Dataset entries
Content starts

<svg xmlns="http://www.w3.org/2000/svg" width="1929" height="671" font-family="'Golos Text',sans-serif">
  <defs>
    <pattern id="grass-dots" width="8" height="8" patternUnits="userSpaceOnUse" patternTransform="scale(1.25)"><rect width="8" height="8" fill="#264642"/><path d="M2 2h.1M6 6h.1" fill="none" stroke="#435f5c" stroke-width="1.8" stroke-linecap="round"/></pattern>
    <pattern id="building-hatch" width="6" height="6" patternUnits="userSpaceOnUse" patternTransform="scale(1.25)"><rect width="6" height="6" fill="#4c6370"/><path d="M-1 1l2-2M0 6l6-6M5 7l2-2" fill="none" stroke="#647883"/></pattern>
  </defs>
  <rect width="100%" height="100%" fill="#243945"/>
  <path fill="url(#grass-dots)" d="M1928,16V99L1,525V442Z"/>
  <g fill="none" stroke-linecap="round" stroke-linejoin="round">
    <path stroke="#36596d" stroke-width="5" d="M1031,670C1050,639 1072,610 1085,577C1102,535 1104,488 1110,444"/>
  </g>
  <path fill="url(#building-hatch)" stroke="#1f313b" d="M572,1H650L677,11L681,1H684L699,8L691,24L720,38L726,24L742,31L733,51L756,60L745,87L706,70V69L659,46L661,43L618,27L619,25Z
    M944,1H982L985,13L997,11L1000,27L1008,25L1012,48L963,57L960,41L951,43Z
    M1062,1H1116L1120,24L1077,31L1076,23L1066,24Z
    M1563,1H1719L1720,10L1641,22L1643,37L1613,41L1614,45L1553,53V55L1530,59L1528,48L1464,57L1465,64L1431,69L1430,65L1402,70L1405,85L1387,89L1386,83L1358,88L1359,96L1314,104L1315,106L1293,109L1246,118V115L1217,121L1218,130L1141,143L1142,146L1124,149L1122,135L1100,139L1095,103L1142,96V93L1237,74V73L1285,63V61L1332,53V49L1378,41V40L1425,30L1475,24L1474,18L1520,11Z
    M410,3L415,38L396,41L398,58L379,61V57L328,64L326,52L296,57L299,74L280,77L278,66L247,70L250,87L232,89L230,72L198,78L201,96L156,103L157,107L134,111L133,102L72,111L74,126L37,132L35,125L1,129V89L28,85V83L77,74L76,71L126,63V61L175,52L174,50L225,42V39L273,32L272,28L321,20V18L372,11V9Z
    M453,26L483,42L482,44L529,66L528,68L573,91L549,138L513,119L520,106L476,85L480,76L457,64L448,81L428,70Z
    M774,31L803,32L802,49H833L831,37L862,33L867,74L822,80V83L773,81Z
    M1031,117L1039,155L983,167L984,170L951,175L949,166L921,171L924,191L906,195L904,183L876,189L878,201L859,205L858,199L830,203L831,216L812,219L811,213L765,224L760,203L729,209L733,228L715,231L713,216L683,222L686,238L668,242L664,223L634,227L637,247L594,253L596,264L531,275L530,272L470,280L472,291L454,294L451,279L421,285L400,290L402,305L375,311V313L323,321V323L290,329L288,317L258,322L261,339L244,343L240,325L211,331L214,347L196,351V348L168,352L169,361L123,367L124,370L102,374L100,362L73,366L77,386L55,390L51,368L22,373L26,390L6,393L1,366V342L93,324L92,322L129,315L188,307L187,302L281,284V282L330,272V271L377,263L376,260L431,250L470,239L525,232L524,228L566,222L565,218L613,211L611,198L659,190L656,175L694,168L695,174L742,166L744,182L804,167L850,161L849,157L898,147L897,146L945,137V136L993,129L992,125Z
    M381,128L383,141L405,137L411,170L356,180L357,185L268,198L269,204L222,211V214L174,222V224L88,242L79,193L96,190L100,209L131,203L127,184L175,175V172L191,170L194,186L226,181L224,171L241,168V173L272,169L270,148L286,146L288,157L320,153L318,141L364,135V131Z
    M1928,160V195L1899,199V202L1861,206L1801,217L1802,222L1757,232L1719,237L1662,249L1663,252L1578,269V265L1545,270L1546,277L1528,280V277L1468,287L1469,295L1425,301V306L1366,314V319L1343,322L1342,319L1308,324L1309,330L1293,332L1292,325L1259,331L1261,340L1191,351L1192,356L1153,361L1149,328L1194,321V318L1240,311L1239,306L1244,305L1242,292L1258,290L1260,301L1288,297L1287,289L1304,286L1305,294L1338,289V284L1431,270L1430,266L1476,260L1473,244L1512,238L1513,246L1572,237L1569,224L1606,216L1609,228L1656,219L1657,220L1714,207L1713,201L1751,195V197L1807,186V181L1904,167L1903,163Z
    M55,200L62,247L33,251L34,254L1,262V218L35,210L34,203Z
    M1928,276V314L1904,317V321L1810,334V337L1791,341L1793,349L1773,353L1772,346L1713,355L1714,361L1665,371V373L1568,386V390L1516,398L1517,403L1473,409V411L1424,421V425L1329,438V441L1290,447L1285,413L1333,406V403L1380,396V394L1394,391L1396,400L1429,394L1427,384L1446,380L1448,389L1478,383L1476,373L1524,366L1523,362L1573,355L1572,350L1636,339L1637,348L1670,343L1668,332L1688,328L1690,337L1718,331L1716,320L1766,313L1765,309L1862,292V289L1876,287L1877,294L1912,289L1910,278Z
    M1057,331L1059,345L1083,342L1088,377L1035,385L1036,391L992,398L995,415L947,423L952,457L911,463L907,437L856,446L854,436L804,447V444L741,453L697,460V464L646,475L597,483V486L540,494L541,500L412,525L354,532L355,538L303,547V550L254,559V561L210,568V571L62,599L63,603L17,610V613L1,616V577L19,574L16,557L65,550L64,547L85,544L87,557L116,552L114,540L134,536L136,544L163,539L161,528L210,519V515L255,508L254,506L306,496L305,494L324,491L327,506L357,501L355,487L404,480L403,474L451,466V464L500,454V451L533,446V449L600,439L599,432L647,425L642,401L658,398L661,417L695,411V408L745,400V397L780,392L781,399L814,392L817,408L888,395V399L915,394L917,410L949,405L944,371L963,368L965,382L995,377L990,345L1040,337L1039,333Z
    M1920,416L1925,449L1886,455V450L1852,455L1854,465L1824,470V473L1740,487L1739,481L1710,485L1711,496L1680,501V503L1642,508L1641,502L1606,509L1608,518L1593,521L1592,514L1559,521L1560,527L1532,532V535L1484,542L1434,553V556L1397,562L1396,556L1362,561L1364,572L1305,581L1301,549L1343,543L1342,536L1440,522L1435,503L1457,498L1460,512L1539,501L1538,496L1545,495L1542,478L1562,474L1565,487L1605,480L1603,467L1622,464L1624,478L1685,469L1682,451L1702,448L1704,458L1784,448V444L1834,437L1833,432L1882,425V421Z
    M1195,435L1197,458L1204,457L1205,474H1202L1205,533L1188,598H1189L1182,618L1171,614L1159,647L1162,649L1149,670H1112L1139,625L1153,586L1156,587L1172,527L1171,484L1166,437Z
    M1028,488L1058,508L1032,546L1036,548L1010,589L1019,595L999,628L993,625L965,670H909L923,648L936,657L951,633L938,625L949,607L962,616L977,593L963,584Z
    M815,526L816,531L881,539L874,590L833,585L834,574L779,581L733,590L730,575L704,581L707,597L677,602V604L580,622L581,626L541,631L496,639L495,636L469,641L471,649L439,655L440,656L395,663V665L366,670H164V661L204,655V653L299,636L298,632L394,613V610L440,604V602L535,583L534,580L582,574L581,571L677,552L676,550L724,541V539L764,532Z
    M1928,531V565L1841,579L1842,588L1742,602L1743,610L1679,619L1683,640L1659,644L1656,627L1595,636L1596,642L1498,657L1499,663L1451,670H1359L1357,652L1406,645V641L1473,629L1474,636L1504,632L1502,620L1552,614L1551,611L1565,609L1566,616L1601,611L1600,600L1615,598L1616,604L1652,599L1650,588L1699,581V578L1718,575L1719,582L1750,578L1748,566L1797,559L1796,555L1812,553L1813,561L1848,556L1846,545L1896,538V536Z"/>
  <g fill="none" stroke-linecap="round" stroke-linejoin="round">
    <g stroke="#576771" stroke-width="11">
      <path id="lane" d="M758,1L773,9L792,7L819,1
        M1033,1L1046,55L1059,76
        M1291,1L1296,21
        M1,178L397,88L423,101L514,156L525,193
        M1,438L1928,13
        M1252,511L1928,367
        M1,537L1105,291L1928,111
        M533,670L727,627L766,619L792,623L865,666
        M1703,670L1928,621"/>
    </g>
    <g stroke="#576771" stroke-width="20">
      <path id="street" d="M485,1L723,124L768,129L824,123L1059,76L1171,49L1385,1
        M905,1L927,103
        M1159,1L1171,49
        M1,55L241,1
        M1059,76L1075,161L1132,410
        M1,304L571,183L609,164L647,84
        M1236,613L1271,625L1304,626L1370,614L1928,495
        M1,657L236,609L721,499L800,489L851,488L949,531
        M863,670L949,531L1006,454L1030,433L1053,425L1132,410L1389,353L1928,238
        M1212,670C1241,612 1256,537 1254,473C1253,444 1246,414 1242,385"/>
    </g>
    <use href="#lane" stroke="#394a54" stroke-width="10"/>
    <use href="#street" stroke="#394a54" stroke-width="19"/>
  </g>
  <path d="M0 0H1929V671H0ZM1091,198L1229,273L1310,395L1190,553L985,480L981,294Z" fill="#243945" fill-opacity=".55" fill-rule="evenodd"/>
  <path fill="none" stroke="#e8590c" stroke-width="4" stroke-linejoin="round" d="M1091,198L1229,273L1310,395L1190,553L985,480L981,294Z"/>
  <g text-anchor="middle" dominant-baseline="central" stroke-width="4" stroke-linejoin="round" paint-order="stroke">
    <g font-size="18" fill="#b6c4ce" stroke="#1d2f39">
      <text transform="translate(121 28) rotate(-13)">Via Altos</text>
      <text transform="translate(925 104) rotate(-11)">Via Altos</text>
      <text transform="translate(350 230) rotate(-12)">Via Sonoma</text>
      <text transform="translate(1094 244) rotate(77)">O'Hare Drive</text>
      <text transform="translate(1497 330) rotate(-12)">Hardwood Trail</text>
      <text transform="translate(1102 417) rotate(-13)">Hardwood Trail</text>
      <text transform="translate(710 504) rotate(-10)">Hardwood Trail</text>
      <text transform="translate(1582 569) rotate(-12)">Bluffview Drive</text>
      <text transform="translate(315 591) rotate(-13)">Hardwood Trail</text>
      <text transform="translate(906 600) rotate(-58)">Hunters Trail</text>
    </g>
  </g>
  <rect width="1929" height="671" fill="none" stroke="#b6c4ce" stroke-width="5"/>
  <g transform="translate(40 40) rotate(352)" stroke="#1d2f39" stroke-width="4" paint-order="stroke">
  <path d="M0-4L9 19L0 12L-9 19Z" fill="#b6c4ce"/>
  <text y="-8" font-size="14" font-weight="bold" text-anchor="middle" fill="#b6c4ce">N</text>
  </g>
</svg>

Content ends

If a line in the records contains the string "size", include it in the count; report that count alone.

2